#### GIVEN EXERCISE:
Retype the data word for word, starting at the very beginning and continuing through the line with "columns 3028-4436, rows", both ends included. Leave the pictures out.

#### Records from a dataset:
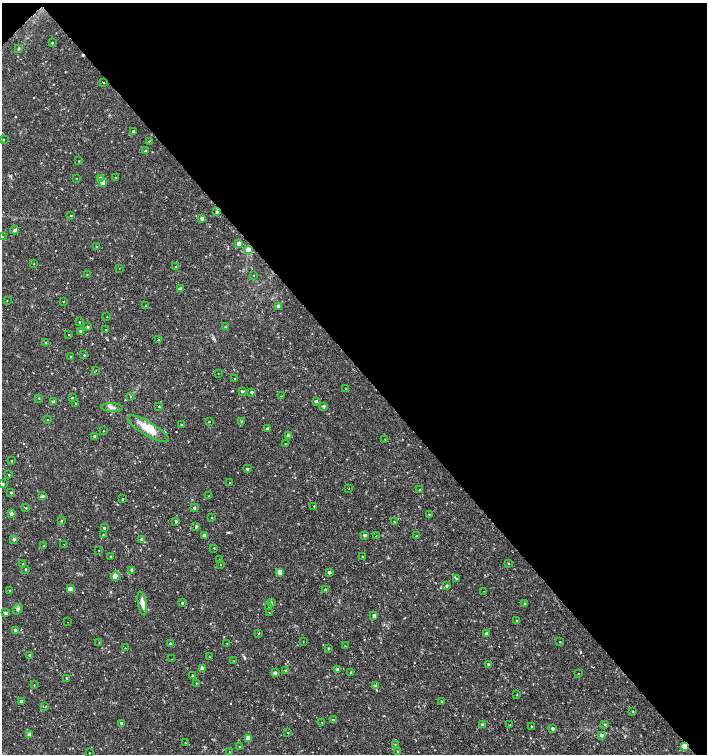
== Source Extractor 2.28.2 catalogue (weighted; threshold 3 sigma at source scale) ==
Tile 3 of 4 x 4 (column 3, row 1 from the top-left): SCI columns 3028-4436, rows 4511-6014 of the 5991 x 6017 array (HDU 1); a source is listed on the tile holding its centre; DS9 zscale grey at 2 x 2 block average (1 PNG px = mean of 2 x 2 image px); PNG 709 x 756 px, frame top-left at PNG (2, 3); each listed source drawn as its Kron ellipse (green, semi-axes under 4 px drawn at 4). Shown black and unused: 48% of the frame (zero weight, under 2 of 3 exposures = <1% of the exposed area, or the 3 px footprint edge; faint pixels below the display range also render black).
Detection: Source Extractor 2.28.2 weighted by HDU 2 'WHT'; one run over the whole footprint, this tile lists its part. Background 0.0173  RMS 0.0019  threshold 0.00854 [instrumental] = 3 sigma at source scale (4.5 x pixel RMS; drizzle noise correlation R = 1.50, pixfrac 1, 0.0396/0.0396 arcsec/px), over >= 5 px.
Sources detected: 200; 20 cosmic-ray / hot-pixel residue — neither listed nor drawn; the other 180 listed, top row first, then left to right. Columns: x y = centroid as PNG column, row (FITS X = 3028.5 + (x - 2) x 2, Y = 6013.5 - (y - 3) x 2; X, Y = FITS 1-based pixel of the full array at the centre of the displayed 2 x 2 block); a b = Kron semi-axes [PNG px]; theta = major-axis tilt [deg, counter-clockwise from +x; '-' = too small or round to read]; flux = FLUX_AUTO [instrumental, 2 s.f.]
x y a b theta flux
52 43 2 2 - 0.33
19 49 3 3 - 0.47
103 83 2 2 - 0.53
133 131 2 2 - 0.86
4 139 2 2 - 0.25
149 141 2 2 - 0.48
146 151 2 2 - 1.3
79 161 2 2 - 0.23
116 177 2 2 - 0.2
77 178 2 2 - 0.16
100 178 3 3 - 1.6
103 182 3 3 - 7.8
217 212 3 2 - 0.9
71 215 2 2 - 0.32
202 218 3 2 - 1.8
14 230 4 3 - 0.93
3 237 2 2 - 0.3
239 243 3 2 - 4
96 247 2 2 - 0.44
248 250 3 3 - 6.7
34 264 2 2 - 0.21
176 267 4 2 - 0.72
119 268 2 2 - 0.14
87 274 2 2 - 0.24
254 275 2 2 - 0.18
180 289 2 2 - 2
7 300 2 2 - 0.21
63 301 2 2 - 0.26
146 306 3 2 - 0.22
278 306 3 2 - 2
107 317 2 2 - 0.17
79 322 2 2 - 0.26
88 327 3 3 - 0.72
225 327 3 2 - 0.33
106 329 2 2 - 0.46
81 331 2 2 - 1.2
69 335 2 2 - 0.9
159 340 2 2 - 1.6
46 343 2 2 - 3.7
84 355 3 3 - 0.33
71 356 2 2 - 0.34
96 370 2 2 - 0.16
218 373 2 2 - 0.16
235 378 3 2 - 0.28
345 388 2 2 - 0.16
242 391 3 3 - 0.71
252 392 2 2 - 1.3
131 396 3 2 - 0.28
281 396 2 2 - 0.25
39 398 3 2 - 0.33
72 398 2 2 - 0.59
316 401 3 2 - 0.77
53 402 2 2 - 1.8
76 404 2 2 - 0.24
159 406 2 2 - 0.63
323 406 2 2 - 1.3
112 408 11 4 -2 1.5
48 419 2 2 - 1.1
242 421 3 2 - 0.24
209 422 2 2 - 0.93
181 425 3 2 - 0.33
267 428 2 2 - 0.97
148 429 23 7 -31 7.9
103 431 2 2 - 0.17
95 436 2 2 - 1.3
288 436 3 3 - 2.3
385 439 2 2 - 0.24
285 444 2 2 - 0.19
11 461 2 2 - 0.32
247 469 2 2 - 0.82
9 475 2 2 - 0.43
230 482 2 2 - 0.51
2 484 2 2 - 1.3
349 489 3 2 - 0.17
420 490 2 2 - 0.55
11 492 2 2 - 0.56
42 496 3 3 - 1.4
209 496 2 2 - 0.36
122 499 2 2 - 0.36
314 506 2 2 - 0.28
26 508 2 2 - 0.26
194 508 2 2 - 1.2
12 514 3 2 - 2
429 514 2 2 - 0.36
212 517 2 2 - 0.23
62 521 3 2 - 0.29
176 521 2 2 - 1.2
394 522 2 2 - 0.29
196 527 3 2 - 0.61
104 528 3 2 - 0.69
103 534 2 2 - 0.21
205 535 4 2 - 0.52
365 535 2 2 - 1.4
376 536 2 2 - 0.15
416 536 2 2 - 0.42
14 539 3 2 - 1.4
142 539 2 2 - 2.4
64 544 2 2 - 0.22
44 546 2 2 - 0.31
214 548 2 2 - 0.25
99 550 2 2 - 0.16
111 556 2 2 - 0.33
362 557 2 2 - 0.23
219 560 2 2 - 0.25
23 564 2 2 - 0.19
221 564 2 2 - 0.19
509 564 2 2 - 0.3
26 569 2 2 - 0.37
132 570 3 2 - 1.5
280 572 3 2 - 6.4
329 572 2 2 - 1.4
115 576 5 4 - 3.2
456 578 3 2 - 0.3
447 586 3 2 - 1
70 589 3 2 - 4.1
326 589 2 2 - 1.2
10 591 2 2 - 0.67
483 591 2 2 - 0.52
142 603 12 4 -80 2.9
182 603 3 2 - 0.7
271 603 3 2 - 1.4
524 603 2 2 - 0.28
269 607 2 2 - 0.23
18 609 6 4 56 0.87
6 613 2 2 - 1.8
269 613 3 2 - 0.21
374 615 2 2 - 2.1
517 621 2 2 - 0.44
67 622 2 2 - 0.72
15 630 2 2 - 1.4
259 633 2 2 - 0.52
487 633 3 2 - 1.3
303 642 2 2 - 0.73
560 642 2 2 - 1.3
99 643 3 2 - 0.17
170 643 3 2 - 0.83
227 643 2 2 - 0.33
345 646 3 2 - 0.21
125 648 2 2 - 0.31
329 648 3 2 - 0.35
30 655 2 2 - 0.93
209 657 2 2 - 0.25
171 659 2 2 - 0.18
233 661 2 2 - 0.16
489 665 2 2 - 1.5
202 668 3 2 - 2.8
338 669 3 3 - 0.85
286 670 2 2 - 0.37
351 672 2 2 - 0.5
275 673 2 2 - 2.3
578 673 2 2 - 0.27
192 675 2 2 - 1.2
67 678 3 3 - 0.49
196 683 2 2 - 0.18
34 685 2 2 - 0.2
376 686 3 2 - 1.5
517 695 2 2 - 0.24
21 701 2 2 - 1.5
442 701 3 2 - 0.3
45 706 2 2 - 0.37
633 711 3 2 - 0.29
333 720 3 3 - 0.53
322 722 2 2 - 0.15
121 723 2 2 - 1.3
605 724 3 3 - 0.44
483 725 3 2 - 2.8
509 725 2 2 - 0.51
532 726 2 2 - 0.37
553 729 2 2 - 1.4
288 733 2 2 - 0.24
29 734 3 2 - 2.4
601 735 3 3 - 1.5
248 738 3 2 - 6.6
185 743 2 2 - 0.25
395 744 3 2 - 0.2
685 746 3 2 - 7.7
239 747 2 2 - 0.3
397 751 3 2 - 0.2
230 752 2 2 - 0.19
89 753 2 2 - 0.18
Overlapping masked pixels (flux is a lower limit): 1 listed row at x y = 685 746
Isophote crosses this tile's border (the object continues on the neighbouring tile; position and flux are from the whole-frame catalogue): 1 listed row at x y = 2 484
Diffuse or blended objects may show on this block-average render without a row.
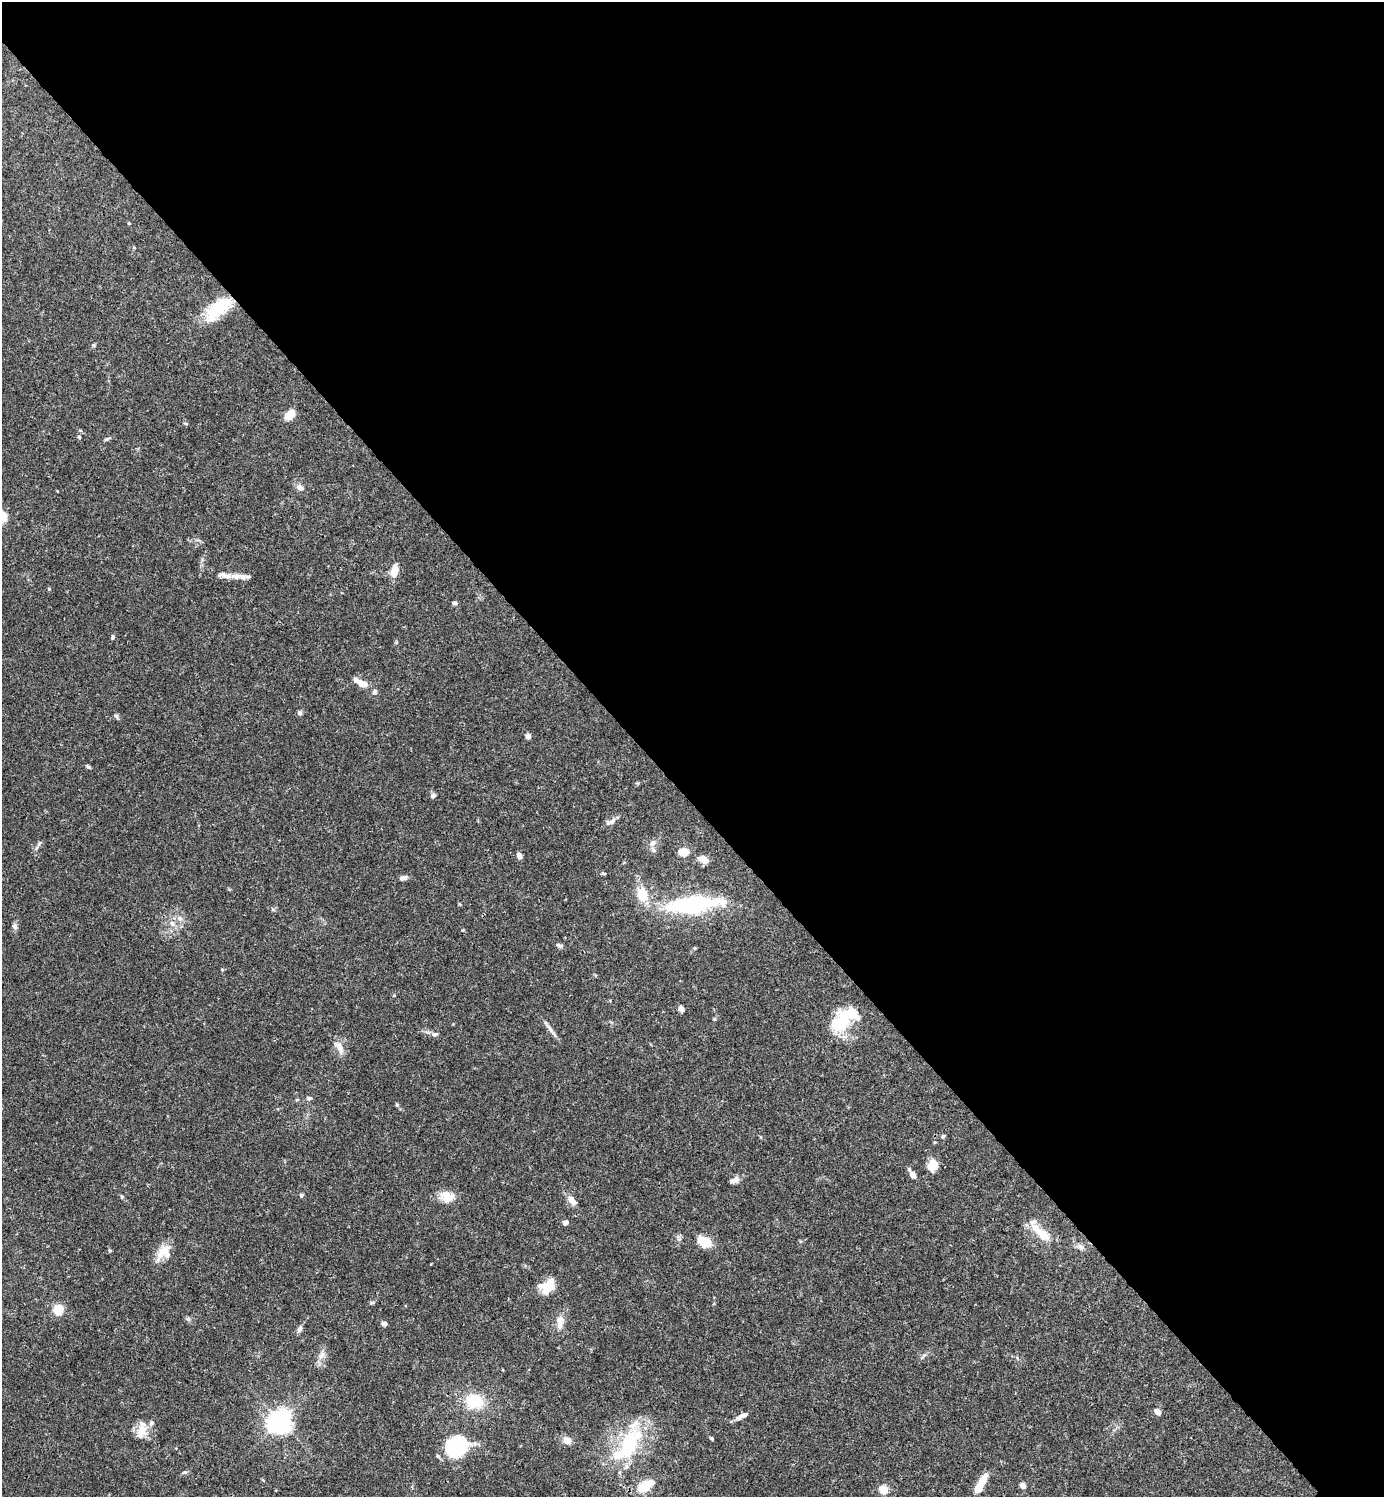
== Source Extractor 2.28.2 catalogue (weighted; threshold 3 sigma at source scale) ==
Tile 3 of 4 x 4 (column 3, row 1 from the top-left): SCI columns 3062-4443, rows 4485-5979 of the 5982 x 5983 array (HDU 1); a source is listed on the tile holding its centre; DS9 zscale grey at full resolution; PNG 1386 x 1499 px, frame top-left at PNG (2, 2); no overlay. Shown black and unused: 54% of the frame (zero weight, under 3 of 4 exposures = <1% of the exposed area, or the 3 px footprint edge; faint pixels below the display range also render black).
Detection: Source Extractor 2.28.2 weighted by HDU 2 'WHT'; one run over the whole footprint, this tile lists its part. Background 0.0643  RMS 0.0032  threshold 0.0143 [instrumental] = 3 sigma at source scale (4.5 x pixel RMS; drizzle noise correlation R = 1.50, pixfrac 1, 0.05/0.05 arcsec/px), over >= 5 px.
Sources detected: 82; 3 inside a brighter object's white glare — not listed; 6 inside a brighter listed object's ellipse — not listed separately; the other 73 listed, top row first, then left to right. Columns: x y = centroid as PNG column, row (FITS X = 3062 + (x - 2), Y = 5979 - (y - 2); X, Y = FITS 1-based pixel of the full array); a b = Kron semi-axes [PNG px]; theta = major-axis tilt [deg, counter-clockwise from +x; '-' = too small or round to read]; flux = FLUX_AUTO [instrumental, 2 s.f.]
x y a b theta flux
129 223 4 3 - 0.3
218 308 33 13 40 15
94 345 6 4 90 0.38
290 415 10 7 46 5.2
79 437 5 4 - 0.58
300 487 10 7 -26 1.5
2 516 14 10 -65 3.7
394 572 13 7 80 4.1
237 576 21 7 3 3.1
49 589 4 3 - 0.28
454 603 5 5 - 0.69
113 637 5 4 - 0.53
361 683 19 7 -28 3.6
300 713 6 6 - 0.7
117 716 8 4 -81 0.52
528 736 6 5 - 1.5
88 767 7 4 -19 0.47
433 796 7 6 - 0.82
611 822 12 7 40 1.5
39 843 9 4 63 0.64
653 843 8 7 - 1.2
684 852 6 5 - 7.9
519 855 7 5 -74 1.2
703 859 13 8 -31 2.1
403 878 9 5 14 1.3
642 894 16 12 -77 6.7
694 904 69 19 6 34
179 918 9 7 -32 1.4
172 924 8 6 -46 1.3
15 926 9 6 -74 0.99
559 945 10 5 -27 0.72
681 1009 7 5 -61 1.5
714 1019 4 4 - 0.33
840 1021 28 20 60 13
550 1029 16 4 -58 1.4
434 1034 8 5 9 0.91
339 1048 17 8 -63 2.7
309 1098 7 4 -9 0.62
397 1105 6 4 -72 0.38
933 1165 11 9 81 5.2
913 1174 8 6 -59 2
734 1180 12 7 23 1.4
301 1195 5 5 - 0.57
122 1197 5 4 - 0.39
447 1197 17 13 -10 4.3
571 1200 11 7 -48 2.9
565 1222 5 5 - 1.4
1040 1232 33 10 -42 6.2
704 1241 15 10 -29 5.4
1081 1247 10 7 -39 1.2
164 1252 20 14 45 4.9
548 1286 14 10 27 9.3
372 1303 6 4 0 0.44
58 1310 9 9 - 5.7
560 1321 18 8 86 3.2
384 1324 5 5 - 1.1
300 1328 9 6 63 1.1
321 1355 11 6 52 1.7
923 1356 10 4 48 0.73
474 1401 20 16 -16 11
1157 1412 7 5 -36 1.8
744 1415 10 7 8 1.3
280 1421 8 7 - 200
142 1431 22 14 67 4.6
711 1438 4 4 - 0.44
567 1440 11 9 -14 2
629 1444 49 24 62 23
455 1447 24 21 1 20
184 1472 8 4 9 0.5
980 1484 24 7 61 6.4
1023 1485 6 5 - 1.8
645 1486 19 9 34 7.6
884 1489 5 5 - 12
Overlapping masked pixels (flux is a lower limit): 2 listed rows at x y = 694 904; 933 1165
Isophote crosses this tile's border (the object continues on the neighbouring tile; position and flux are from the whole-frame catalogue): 1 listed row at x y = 2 516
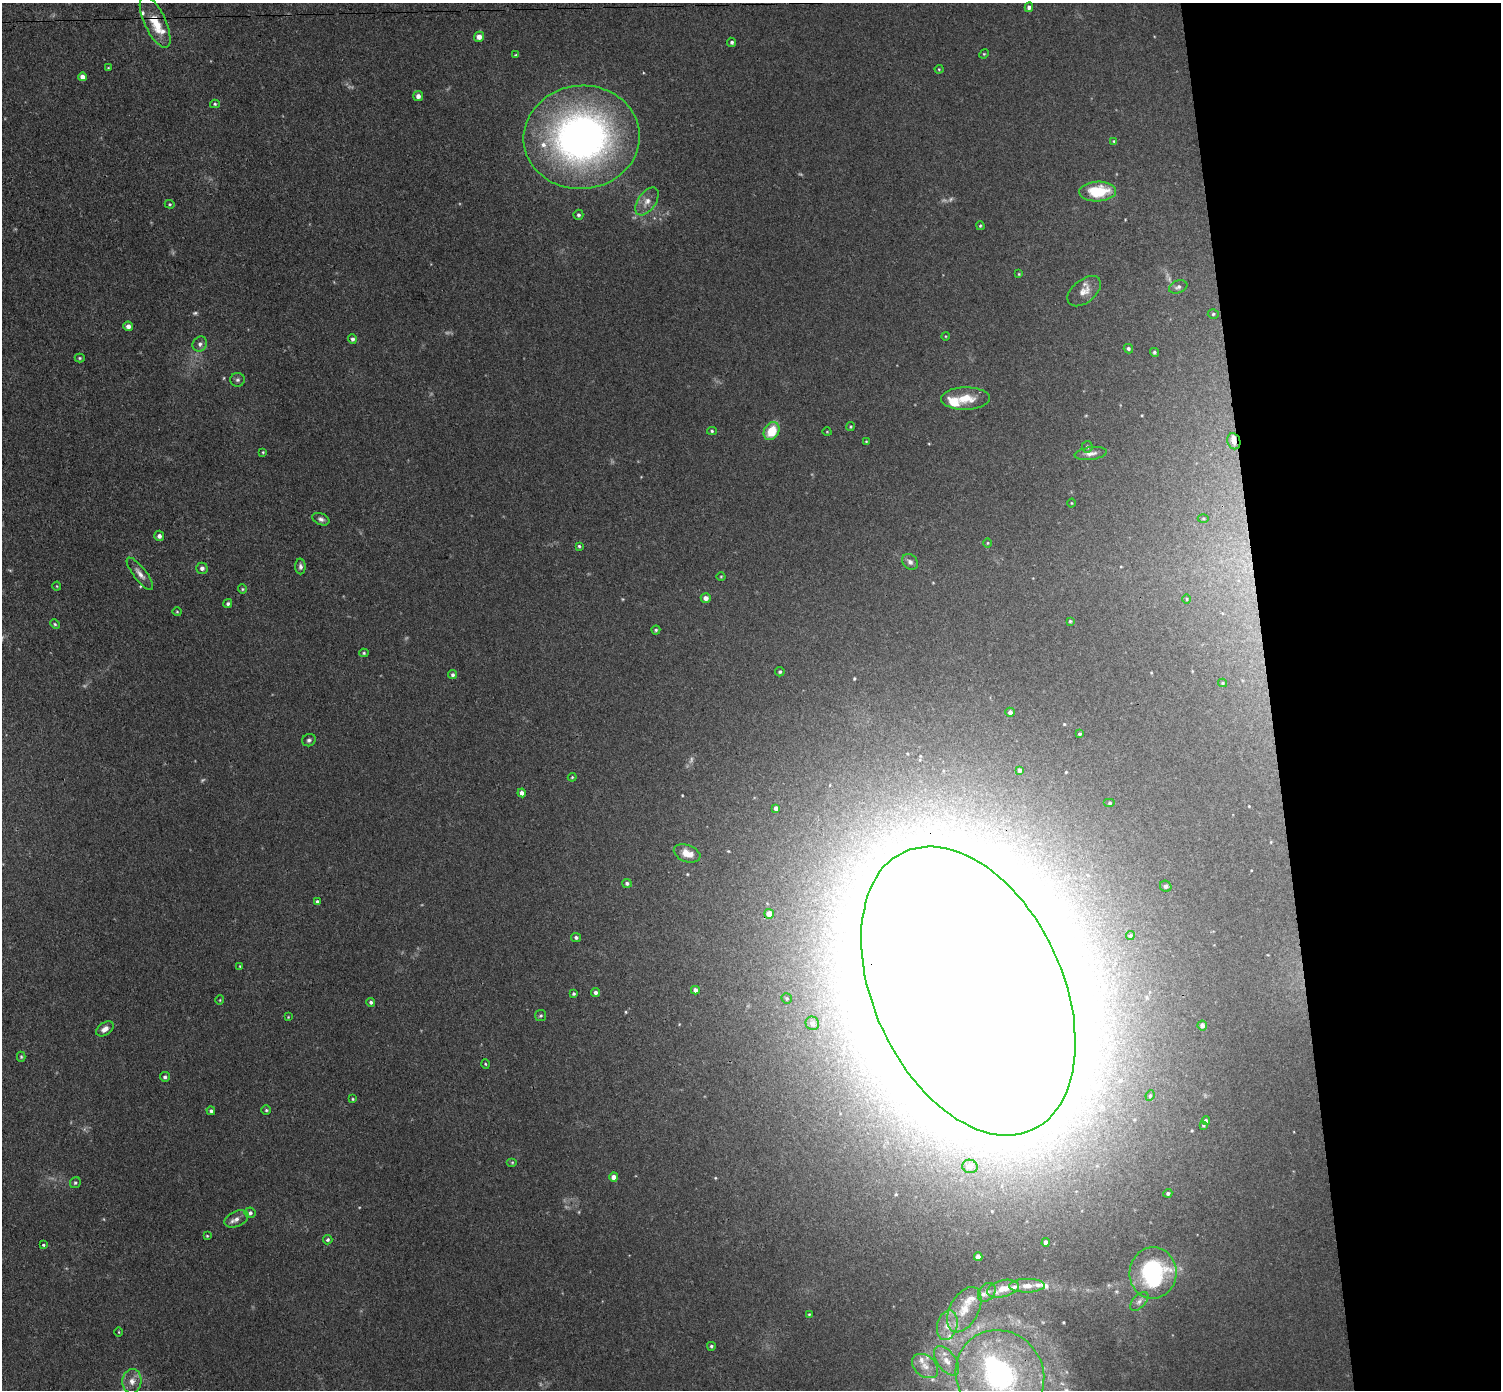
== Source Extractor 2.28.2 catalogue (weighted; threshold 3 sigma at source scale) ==
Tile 6 of 3 x 3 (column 3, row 2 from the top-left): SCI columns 3054-4552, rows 1522-2909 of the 4608 x 4537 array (HDU 1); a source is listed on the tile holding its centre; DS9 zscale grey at full resolution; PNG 1503 x 1392 px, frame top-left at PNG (2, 3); each listed source drawn as its Kron ellipse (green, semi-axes under 4 px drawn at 4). Shown black and unused: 16% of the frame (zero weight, under 3 of 4 exposures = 6% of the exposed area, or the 3 px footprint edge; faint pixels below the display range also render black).
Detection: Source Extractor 2.28.2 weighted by HDU 2 'WHT'; one run over the whole footprint, this tile lists its part. Background 0.0394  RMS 0.0046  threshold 0.0209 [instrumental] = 3 sigma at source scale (4.5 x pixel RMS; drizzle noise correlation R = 1.50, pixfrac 1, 0.05/0.05 arcsec/px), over >= 5 px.
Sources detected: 152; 9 too faint to see at this stretch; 3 inside a brighter object's white glare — neither listed nor drawn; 13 inside a brighter listed object's ellipse — not listed separately; the other 127 listed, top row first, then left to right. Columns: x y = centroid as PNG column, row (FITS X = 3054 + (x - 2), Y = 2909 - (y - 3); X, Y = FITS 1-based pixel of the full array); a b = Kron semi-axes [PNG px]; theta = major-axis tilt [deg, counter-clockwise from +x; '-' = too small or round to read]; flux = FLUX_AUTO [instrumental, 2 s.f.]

#### RESULT OF THE EXERCISE:
== Source Extractor 2.28.2 catalogue (weighted; threshold 3 sigma at source scale) ==
Tile 3 of 4 x 4 (column 3, row 1 from the top-left): SCI columns 3028-4436, rows 4511-6014 of the 5991 x 6017 array (HDU 1); a source is listed on the tile holding its centre; DS9 zscale grey at 2 x 2 block average (1 PNG px = mean of 2 x 2 image px); PNG 709 x 756 px, frame top-left at PNG (2, 3); each listed source drawn as its Kron ellipse (green, semi-axes under 4 px drawn at 4). Shown black and unused: 48% of the frame (zero weight, under 2 of 3 exposures = <1% of the exposed area, or the 3 px footprint edge; faint pixels below the display range also render black).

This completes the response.